TAMUP: Can you tell us about "Mexicanization" in El Paso and the racial tensions to which it contributed?
ML: "Mexicanization" references the demographic shifts that occurred in the mid 1910s along the border, especially in El Paso. Thousands of Mexican refugees were migrating to the U.S.-Mexico border for safety, work, and general well-being.
The influx of refugees changed the demographic landscape of El Paso and prompted federal authorities to quantify this influx. In 1916, President Woodrow Wilson called for a special census to quantify the number of ethnic Mexicans living in El Paso. This was the first time ethnic Mexicans were separated as a different race in the Census.
Prior to the 1930 Census (with the exception of 1916), ethnic Mexicans were categorized as "white." The substantial increase in the ethnic Mexican population in El Paso triggered fear and xenophobia from many of the Anglos living in the city. Many believed that ethnic Mexicans would take up arms and overrun the city and Fort Bliss if Mexican revolutionary general Francisco Villa issued the command.
Local, state, and federal authorities in El Paso felt that punitive measures such as unwarranted neighborhood sweeps for firearms were needed to keep ethnic Mexicans "in check" and the Anglo population safe from suspected subversive activity.
TAMUP: What lessons might current policy makers take from your historical perspective on US-Mexico relations?
ML: I think there are many lessons to take away from the events of the early twentieth century because all of the same issues such as national security, mass migration, smuggling of illicit goods, and political subversiveness were present then as they are now.

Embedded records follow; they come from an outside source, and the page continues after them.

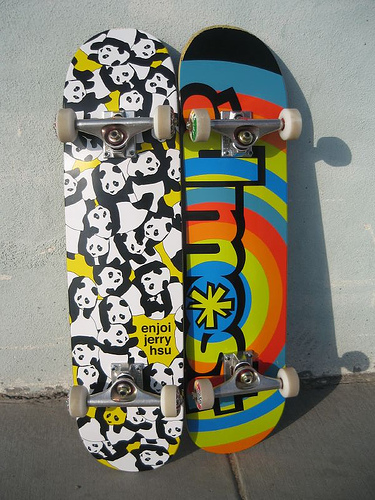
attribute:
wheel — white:
[158, 381, 177, 424]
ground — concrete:
[13, 391, 349, 498]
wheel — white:
[278, 107, 305, 144]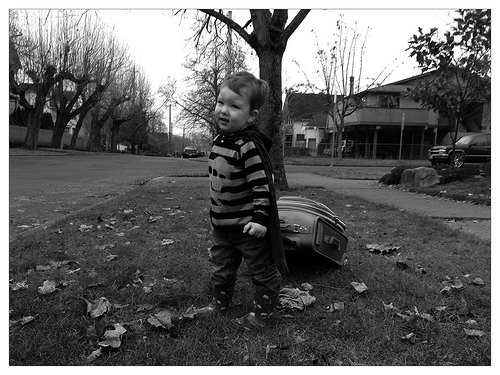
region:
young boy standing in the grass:
[188, 73, 304, 335]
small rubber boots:
[178, 273, 293, 340]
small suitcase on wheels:
[270, 188, 366, 275]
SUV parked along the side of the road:
[423, 120, 493, 181]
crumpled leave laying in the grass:
[86, 296, 113, 320]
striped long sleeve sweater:
[188, 135, 276, 225]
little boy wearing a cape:
[189, 71, 302, 335]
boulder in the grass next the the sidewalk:
[392, 164, 440, 191]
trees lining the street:
[13, 13, 173, 156]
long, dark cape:
[243, 133, 305, 281]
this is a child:
[185, 64, 286, 329]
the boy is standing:
[200, 70, 283, 329]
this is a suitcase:
[280, 182, 348, 271]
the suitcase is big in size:
[282, 189, 337, 270]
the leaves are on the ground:
[63, 245, 185, 355]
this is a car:
[427, 130, 484, 162]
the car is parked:
[427, 131, 489, 166]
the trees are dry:
[32, 56, 132, 145]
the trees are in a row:
[0, 52, 137, 128]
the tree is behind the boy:
[252, 14, 299, 57]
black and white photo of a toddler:
[190, 66, 289, 308]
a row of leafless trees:
[17, 31, 138, 148]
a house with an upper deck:
[339, 78, 433, 157]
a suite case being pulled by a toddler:
[275, 188, 351, 275]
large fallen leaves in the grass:
[86, 231, 166, 353]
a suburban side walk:
[332, 166, 472, 233]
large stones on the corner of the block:
[384, 158, 436, 195]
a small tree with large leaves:
[408, 19, 488, 149]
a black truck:
[425, 127, 485, 174]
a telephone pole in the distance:
[157, 83, 184, 159]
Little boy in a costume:
[168, 61, 365, 341]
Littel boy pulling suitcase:
[165, 62, 381, 302]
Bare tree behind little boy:
[167, 7, 357, 285]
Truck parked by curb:
[421, 124, 486, 171]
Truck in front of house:
[322, 61, 498, 197]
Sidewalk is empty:
[291, 160, 498, 257]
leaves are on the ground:
[80, 168, 488, 357]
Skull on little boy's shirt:
[187, 121, 282, 251]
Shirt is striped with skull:
[186, 135, 316, 266]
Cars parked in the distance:
[176, 136, 207, 174]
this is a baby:
[197, 66, 292, 286]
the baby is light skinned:
[226, 110, 241, 115]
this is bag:
[291, 195, 333, 255]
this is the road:
[41, 150, 93, 183]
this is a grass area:
[99, 231, 168, 305]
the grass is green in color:
[376, 270, 416, 289]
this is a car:
[438, 130, 491, 154]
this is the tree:
[409, 37, 467, 120]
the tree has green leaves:
[427, 78, 452, 96]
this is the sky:
[123, 26, 165, 51]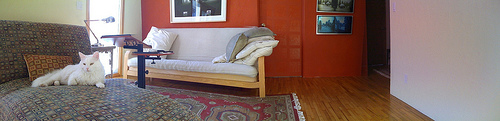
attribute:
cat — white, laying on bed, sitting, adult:
[28, 51, 108, 91]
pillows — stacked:
[211, 25, 280, 68]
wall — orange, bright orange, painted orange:
[141, 0, 370, 81]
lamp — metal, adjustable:
[83, 14, 116, 49]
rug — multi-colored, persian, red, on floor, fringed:
[135, 81, 308, 120]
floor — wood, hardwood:
[106, 74, 436, 120]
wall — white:
[388, 1, 499, 120]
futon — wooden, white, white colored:
[121, 26, 267, 101]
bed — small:
[0, 17, 205, 119]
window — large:
[90, 1, 123, 77]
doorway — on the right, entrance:
[366, 0, 391, 81]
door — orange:
[259, 1, 302, 79]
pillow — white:
[134, 25, 178, 61]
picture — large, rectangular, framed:
[169, 1, 230, 23]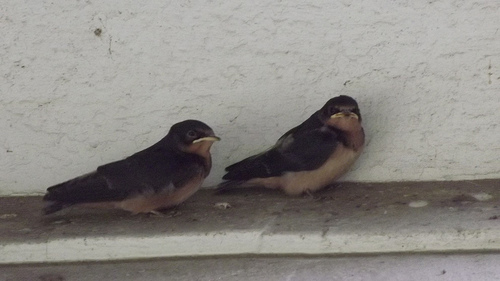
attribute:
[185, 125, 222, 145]
beak — gray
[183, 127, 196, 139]
eye — black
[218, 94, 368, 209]
bird — standing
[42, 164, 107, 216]
tail — long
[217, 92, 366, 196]
bird — standing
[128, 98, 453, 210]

Intense militarization of the U.S.-Mexico border by the U.S. Army and Texas Rangers greatly antagonized ethnic Mexicans living in the U.S. and led to racial tensions and violence. Much of this antagonism can be seen today in places like Arizona and along the southern international boundary as ethnic Mexicans are treated as second-class citizens or what immigration scholar Mae Ngai calls “alien citizens” despite their innocence or length of citizenship in the United States.
In addition, as policy makers wrestle with the complexity and violence of the so-called “War on Drugs” we could look back to Prohibition and its utter failure and perhaps pursue more unorthodox approaches like legalizing marijuana, which continues to be the main cash crop for drug cartels.

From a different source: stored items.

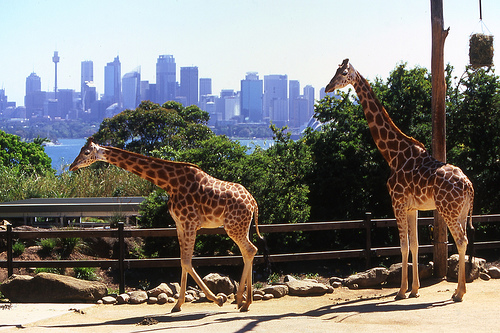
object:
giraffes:
[68, 57, 478, 310]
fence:
[3, 208, 499, 289]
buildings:
[3, 50, 321, 134]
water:
[32, 138, 299, 169]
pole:
[431, 6, 450, 275]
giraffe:
[326, 61, 474, 306]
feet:
[394, 293, 406, 299]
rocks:
[1, 272, 107, 305]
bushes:
[135, 60, 500, 250]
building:
[155, 55, 177, 100]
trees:
[0, 133, 52, 176]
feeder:
[470, 1, 496, 71]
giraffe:
[69, 138, 263, 320]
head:
[64, 137, 103, 171]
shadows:
[55, 291, 462, 326]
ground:
[5, 277, 500, 328]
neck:
[102, 145, 174, 189]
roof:
[156, 54, 176, 62]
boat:
[46, 137, 61, 146]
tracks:
[1, 191, 142, 223]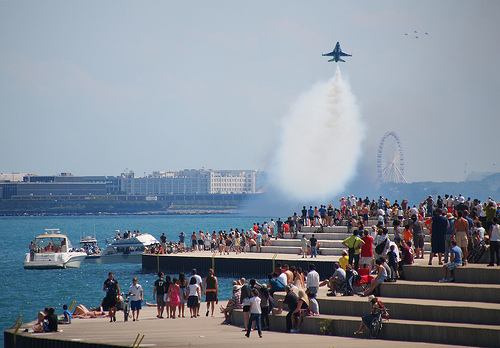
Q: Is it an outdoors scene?
A: Yes, it is outdoors.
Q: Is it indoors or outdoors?
A: It is outdoors.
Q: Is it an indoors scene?
A: No, it is outdoors.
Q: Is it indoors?
A: No, it is outdoors.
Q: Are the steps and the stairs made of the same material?
A: Yes, both the steps and the stairs are made of cement.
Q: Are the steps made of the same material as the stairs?
A: Yes, both the steps and the stairs are made of cement.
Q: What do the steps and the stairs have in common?
A: The material, both the steps and the stairs are concrete.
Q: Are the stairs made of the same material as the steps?
A: Yes, both the stairs and the steps are made of cement.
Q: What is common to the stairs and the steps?
A: The material, both the stairs and the steps are concrete.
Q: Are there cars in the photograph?
A: No, there are no cars.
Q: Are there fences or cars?
A: No, there are no cars or fences.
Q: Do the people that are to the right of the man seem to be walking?
A: Yes, the people are walking.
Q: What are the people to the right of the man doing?
A: The people are walking.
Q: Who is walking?
A: The people are walking.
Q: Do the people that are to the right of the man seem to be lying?
A: No, the people are walking.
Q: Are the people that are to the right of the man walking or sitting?
A: The people are walking.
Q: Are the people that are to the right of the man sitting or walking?
A: The people are walking.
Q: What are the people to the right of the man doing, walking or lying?
A: The people are walking.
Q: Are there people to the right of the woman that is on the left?
A: Yes, there are people to the right of the woman.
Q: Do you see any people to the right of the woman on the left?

Lastly, militarization of the United States’ southern boundary in the early decades of the twentieth century proved that complete border security was difficult if not impossible despite the massive presence of soldiers along the border. Instead their massive presence resulted largely in antagonizing a community of people in the United States who despite their innocence in a large majority of cases were seen as criminals, outsiders, and second-class citizens.
In my research of the past 100 years, the United States’ policy towards border security and migration has changed little if at all, thus yielding the same results over and over again. Why? In part, the United States federal government and its people fail to acknowledge the complexity and interdependence of the two countries.

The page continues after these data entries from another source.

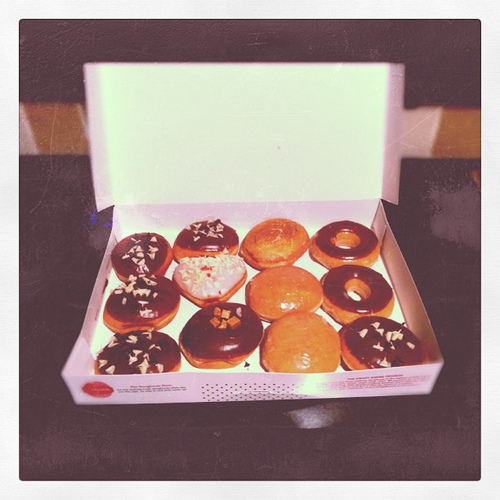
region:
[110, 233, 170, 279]
donut is next to donut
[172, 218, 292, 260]
donut is next to donut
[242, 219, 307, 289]
donut is next to donut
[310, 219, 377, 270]
donut is next to donut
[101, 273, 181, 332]
donut is next to donut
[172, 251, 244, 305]
donut is next to donut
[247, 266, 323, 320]
donut is next to donut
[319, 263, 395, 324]
donut is next to donut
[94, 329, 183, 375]
donut is next to donut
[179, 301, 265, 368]
donut is next to donut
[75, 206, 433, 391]
A box with a selection of donuts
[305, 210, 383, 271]
The donut is round.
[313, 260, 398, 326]
The donut is round.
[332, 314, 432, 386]
The donut is round.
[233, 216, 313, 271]
The donut is round.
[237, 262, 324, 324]
The donut is round.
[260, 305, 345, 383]
The donut is round.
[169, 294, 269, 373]
The donut is round.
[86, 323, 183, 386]
The donut is round.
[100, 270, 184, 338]
The donut is round.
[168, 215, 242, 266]
The donut is round.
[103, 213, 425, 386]
Dozen donuts in box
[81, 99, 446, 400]
White box filled with donuts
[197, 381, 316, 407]
Black dots on white box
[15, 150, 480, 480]
Black counter top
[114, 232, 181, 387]
Three donuts with toppings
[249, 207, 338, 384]
Three glazed donuts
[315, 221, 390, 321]
Two donuts without filling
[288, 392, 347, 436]
Light reflecting on counter top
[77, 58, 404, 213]
Lid of donut box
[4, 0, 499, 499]
White border along edges of picture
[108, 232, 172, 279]
donut next to donut in box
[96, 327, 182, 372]
donut next to donut in box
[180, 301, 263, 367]
donut next to donut in box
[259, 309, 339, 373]
donut next to donut in box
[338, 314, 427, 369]
donut next to donut in box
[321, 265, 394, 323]
donut next to donut in box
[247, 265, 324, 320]
donut next to donut in box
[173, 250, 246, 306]
donut next to donut in box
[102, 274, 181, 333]
donut next to donut in box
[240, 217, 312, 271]
donut next to donut in box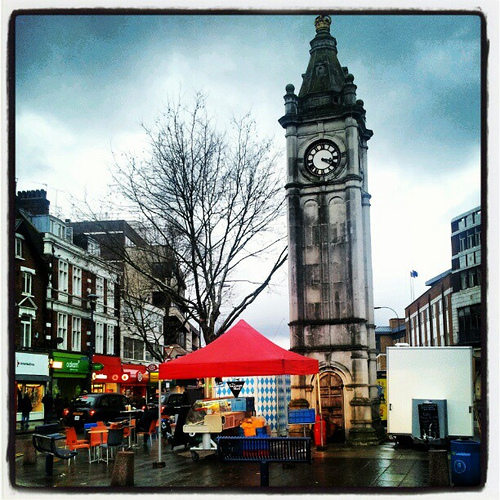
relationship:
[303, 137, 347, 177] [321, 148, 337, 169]
clock reads 3:30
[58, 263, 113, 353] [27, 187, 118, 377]
windows are on building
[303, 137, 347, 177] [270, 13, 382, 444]
clock in tower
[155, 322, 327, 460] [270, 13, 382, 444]
tent in front of tower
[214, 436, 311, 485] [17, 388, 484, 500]
bench on pavement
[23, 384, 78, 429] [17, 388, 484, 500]
people walking on pavement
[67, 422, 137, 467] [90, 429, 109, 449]
seats around a table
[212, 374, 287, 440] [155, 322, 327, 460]
wall behind tent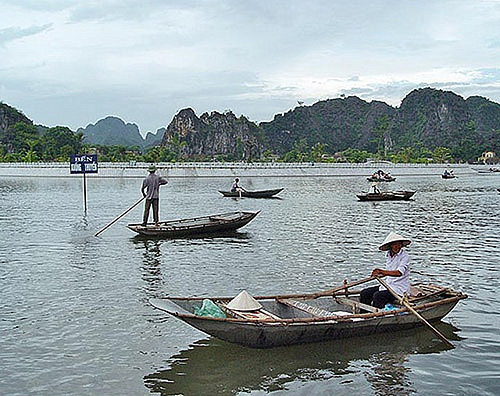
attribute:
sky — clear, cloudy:
[2, 2, 495, 88]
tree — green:
[341, 144, 367, 165]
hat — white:
[229, 289, 261, 313]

Immigration and border security are NOT one in the same but separate issues. Joining the two issues with a proposed singular solution exposes its inherent contradiction: immigration translates to open borders, and border security suggests closed borders.
The vast majority of immigrants migrating to the United States want to improve the country not destroy it. Those that wish to do the United States harm do not want to stay or be an active part of its future.
Therefore, the historical evidence suggests that the United States’ treatment of immigrants as a national security threat is misguided and contrary to our historical roots since the United States was founded and developed by immigrants.